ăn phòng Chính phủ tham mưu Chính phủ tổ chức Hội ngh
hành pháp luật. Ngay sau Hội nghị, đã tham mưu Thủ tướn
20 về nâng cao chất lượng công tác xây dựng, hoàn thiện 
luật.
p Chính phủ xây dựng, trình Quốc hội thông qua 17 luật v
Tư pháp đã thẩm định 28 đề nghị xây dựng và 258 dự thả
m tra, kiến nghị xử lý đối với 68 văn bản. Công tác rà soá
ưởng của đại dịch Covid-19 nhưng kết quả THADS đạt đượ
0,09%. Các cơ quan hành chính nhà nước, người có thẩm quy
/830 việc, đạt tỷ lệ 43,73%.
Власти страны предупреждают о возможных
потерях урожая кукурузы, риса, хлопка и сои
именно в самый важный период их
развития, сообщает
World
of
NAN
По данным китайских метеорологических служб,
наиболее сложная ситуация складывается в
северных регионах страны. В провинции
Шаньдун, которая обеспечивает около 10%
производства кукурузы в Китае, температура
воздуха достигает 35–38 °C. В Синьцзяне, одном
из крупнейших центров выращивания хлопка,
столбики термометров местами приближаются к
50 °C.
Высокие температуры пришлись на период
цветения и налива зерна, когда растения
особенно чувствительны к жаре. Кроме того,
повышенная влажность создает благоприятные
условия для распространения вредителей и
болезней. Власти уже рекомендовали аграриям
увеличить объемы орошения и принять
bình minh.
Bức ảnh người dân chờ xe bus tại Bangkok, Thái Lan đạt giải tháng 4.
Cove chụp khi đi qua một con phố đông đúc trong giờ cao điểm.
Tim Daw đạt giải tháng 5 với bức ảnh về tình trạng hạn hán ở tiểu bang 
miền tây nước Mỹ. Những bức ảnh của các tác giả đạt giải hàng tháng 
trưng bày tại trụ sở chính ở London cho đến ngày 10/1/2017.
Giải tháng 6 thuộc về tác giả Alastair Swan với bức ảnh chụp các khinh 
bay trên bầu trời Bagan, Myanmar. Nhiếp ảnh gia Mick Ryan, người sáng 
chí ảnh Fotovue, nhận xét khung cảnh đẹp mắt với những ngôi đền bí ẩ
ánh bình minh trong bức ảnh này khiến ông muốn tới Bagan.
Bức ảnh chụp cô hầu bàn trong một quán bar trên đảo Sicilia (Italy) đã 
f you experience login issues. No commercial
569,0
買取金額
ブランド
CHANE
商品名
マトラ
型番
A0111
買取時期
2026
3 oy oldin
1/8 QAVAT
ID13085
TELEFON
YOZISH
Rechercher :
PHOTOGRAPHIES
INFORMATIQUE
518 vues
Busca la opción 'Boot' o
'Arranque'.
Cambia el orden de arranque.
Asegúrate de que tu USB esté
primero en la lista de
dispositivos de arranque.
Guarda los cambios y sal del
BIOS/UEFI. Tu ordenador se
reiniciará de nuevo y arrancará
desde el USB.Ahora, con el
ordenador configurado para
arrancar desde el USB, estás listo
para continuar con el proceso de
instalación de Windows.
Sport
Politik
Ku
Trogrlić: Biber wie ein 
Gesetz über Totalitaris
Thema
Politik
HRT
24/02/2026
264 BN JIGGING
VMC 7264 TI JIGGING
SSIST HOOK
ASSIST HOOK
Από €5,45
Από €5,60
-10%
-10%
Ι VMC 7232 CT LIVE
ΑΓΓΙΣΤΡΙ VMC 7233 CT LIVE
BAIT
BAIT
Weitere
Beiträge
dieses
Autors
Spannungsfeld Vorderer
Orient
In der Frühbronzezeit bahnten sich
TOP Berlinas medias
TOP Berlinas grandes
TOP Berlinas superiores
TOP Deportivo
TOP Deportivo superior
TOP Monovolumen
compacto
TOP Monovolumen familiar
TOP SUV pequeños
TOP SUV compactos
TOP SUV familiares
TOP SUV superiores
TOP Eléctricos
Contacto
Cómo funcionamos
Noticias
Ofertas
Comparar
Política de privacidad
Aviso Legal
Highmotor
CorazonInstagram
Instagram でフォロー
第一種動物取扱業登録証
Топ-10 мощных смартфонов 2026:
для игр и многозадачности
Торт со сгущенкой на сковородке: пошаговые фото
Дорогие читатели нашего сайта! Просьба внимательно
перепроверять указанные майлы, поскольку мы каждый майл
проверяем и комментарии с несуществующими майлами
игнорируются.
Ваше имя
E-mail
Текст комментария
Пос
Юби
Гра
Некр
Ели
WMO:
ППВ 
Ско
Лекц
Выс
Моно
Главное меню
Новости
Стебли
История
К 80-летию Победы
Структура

> JOB
Each line of the material that holds the string "người" counts once; give the total alone.

> ANSWER TO THE PROBLEM
3